Young audiences are not prepared to put up with this wait, he says, and instead choose to download films illegally.
So why doesn't Hollywood simply rush-release new films on legal movie websites? Because it would cause a massive spat with the companies that run the cinemas.
Although cinema owners make most of their money from popcorn and other concessions, they still need bums on seats, so they want films to be confined to the big screen for as long as possible.
"You can't just change release patterns overnight," says Mr Goodridge. "And establishing the correct pricing structure for films on demand is proving a problem."

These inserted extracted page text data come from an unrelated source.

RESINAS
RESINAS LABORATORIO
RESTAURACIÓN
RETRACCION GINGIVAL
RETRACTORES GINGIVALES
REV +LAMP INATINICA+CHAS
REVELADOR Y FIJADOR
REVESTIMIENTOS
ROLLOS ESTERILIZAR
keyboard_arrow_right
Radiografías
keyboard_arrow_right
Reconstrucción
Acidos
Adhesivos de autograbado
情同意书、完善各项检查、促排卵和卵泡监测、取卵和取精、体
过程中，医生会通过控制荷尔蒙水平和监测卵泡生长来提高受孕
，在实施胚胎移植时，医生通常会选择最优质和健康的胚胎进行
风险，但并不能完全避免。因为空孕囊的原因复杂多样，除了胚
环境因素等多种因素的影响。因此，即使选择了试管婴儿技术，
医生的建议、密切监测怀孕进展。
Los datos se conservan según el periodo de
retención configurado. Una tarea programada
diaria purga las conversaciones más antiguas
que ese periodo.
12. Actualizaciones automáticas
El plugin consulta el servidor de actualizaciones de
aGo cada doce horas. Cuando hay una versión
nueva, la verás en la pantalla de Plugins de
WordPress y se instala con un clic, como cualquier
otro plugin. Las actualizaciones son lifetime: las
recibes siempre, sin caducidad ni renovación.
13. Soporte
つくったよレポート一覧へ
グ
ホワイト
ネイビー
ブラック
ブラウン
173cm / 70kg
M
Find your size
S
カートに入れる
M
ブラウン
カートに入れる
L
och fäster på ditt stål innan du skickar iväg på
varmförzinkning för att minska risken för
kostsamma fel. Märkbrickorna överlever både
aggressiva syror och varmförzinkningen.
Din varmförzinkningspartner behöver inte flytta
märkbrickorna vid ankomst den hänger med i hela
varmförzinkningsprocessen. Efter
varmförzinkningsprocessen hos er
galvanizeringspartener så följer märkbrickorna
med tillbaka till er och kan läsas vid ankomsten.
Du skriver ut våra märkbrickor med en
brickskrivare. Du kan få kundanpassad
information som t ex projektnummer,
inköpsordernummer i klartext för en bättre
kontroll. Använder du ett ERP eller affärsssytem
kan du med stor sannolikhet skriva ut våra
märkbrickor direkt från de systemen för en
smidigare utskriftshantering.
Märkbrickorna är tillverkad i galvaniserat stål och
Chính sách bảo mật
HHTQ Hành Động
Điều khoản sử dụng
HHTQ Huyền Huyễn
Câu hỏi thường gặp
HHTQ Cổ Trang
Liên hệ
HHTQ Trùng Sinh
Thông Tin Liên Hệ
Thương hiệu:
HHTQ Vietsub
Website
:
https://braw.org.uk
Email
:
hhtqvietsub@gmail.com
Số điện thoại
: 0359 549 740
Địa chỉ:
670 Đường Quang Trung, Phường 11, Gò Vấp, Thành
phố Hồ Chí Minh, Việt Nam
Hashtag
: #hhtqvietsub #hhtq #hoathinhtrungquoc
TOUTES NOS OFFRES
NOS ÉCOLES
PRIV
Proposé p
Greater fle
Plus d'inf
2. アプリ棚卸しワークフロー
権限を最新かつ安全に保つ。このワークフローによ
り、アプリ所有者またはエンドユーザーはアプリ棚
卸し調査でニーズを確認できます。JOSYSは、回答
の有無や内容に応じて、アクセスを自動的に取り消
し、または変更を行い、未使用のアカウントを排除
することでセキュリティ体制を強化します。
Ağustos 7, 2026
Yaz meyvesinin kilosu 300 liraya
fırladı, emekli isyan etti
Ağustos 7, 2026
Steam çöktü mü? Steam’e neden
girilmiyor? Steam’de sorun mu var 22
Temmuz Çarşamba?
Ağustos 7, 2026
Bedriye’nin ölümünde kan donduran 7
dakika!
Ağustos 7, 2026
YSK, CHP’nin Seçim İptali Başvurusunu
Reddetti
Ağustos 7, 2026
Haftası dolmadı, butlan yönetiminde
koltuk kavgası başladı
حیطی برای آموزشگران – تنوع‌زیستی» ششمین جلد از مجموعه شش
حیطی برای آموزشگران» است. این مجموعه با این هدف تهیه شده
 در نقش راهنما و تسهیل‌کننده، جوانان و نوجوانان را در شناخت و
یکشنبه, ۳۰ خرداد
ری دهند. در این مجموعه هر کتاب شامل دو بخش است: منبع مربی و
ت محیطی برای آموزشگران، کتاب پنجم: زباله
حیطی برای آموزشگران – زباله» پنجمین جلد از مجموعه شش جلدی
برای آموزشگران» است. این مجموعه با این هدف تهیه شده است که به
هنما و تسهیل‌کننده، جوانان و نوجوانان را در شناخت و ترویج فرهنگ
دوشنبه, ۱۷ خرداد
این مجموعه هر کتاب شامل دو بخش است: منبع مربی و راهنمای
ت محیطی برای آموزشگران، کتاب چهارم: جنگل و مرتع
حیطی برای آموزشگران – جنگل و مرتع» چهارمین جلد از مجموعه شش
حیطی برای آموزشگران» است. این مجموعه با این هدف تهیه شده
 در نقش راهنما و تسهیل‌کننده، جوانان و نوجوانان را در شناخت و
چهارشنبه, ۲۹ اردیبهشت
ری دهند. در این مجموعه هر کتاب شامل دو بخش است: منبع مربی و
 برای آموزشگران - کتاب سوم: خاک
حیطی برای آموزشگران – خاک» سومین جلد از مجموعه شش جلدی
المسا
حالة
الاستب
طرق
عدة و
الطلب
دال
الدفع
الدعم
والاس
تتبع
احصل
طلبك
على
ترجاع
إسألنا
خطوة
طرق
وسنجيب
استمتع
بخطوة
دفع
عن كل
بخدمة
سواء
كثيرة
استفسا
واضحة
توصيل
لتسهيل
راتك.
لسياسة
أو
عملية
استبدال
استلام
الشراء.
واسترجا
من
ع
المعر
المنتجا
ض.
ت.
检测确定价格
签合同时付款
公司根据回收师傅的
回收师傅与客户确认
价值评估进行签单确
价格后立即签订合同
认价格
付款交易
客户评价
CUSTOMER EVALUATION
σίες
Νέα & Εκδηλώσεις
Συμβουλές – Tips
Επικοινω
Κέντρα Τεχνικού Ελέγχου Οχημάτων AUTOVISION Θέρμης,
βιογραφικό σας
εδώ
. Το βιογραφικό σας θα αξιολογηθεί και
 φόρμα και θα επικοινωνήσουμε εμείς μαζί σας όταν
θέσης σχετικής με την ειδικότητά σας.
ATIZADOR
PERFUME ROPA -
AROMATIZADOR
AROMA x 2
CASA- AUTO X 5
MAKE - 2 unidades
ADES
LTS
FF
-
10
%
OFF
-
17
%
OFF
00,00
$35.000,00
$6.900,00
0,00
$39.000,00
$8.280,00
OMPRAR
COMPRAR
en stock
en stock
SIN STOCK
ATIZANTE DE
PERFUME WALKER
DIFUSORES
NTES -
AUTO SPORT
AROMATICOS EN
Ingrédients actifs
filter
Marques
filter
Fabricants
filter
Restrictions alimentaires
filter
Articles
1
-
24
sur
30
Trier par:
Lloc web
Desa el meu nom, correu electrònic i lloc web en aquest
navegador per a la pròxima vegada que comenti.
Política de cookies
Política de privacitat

While Jonathan Taplin agrees that US cinema ticket and DVD sales have fallen, he says this decline is being offset by a big growth in overseas demand for American films, most notably from the Bric countries - Brazil, Russia and especially India and China.
"You have all these foreign markets which are just exploding. Chinese box office is up 60%, Russian box office is up 56%, Indian box office is up 43%," says Mr Taplin, who is also a professor at the University of Southern California.
"Because you have all of a sudden a lot of people coming out of poverty into the middle class, or lower middle class, who have for the first time in their life some discretionary income.
"And one of the things they like to spend it on is going to the movies, which is still a relatively cheap piece of entertainment."
Mr Taplin adds that the big US studios are now going one stage further, and investing in Indian and Chinese films rather than simply exporting American movies to those markets.
"All the growth in the global entertainment business is outside of the US," he says.
"The growth is going to be in the Brics, that is really where the investment is going to."
Back in Los Angeles, this may not offer much solace to the thousands of people who have lost their jobs as the big studios have cut costs in recent years, but it shows that despite its troubles, Hollywood is moving with the financial times.
"Hollywood is not going to close down any time soon," says Mr Goodridge. "It is still the best film-making machine in the world if it can deploy its talent effectively."